Instructions for the task
Please express the lines between the one containing "DESCRIPTIONS" and the one containing "1x Spacer to fit handlebars 28mm", inclusive, as a JSON list of strings with one string per line and blank lines omitted.
Data extracts: Begin
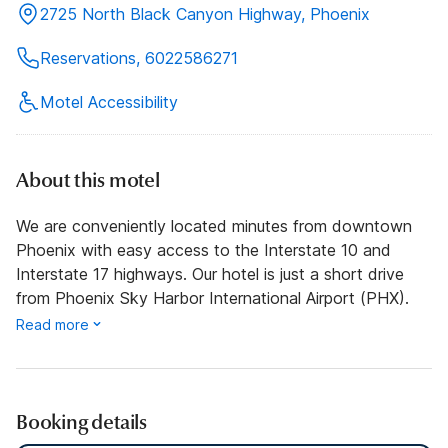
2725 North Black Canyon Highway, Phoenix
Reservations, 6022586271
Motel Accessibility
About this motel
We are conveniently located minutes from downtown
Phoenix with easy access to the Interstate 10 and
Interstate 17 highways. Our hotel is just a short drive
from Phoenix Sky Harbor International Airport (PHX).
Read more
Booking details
Data extracts: End
Data extracts: Begin
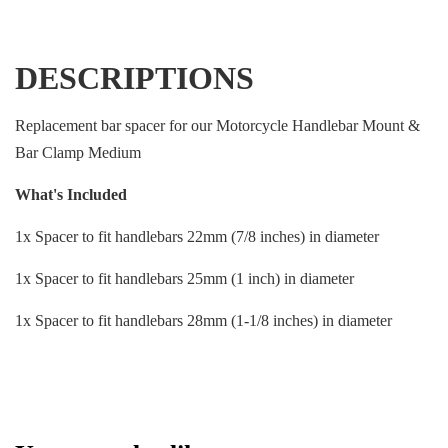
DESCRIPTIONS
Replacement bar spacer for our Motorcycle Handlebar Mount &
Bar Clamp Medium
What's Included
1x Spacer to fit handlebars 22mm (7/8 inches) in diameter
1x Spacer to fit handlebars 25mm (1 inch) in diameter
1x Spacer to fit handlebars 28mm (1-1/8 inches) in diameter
Data extracts: End
The answer
[
  "DESCRIPTIONS",
  "Replacement bar spacer for our Motorcycle Handlebar Mount &",
  "Bar Clamp Medium",
  "What's Included",
  "1x Spacer to fit handlebars 22mm (7/8 inches) in diameter",
  "1x Spacer to fit handlebars 25mm (1 inch) in diameter",
  "1x Spacer to fit handlebars 28mm (1-1/8 inches) in diameter"
]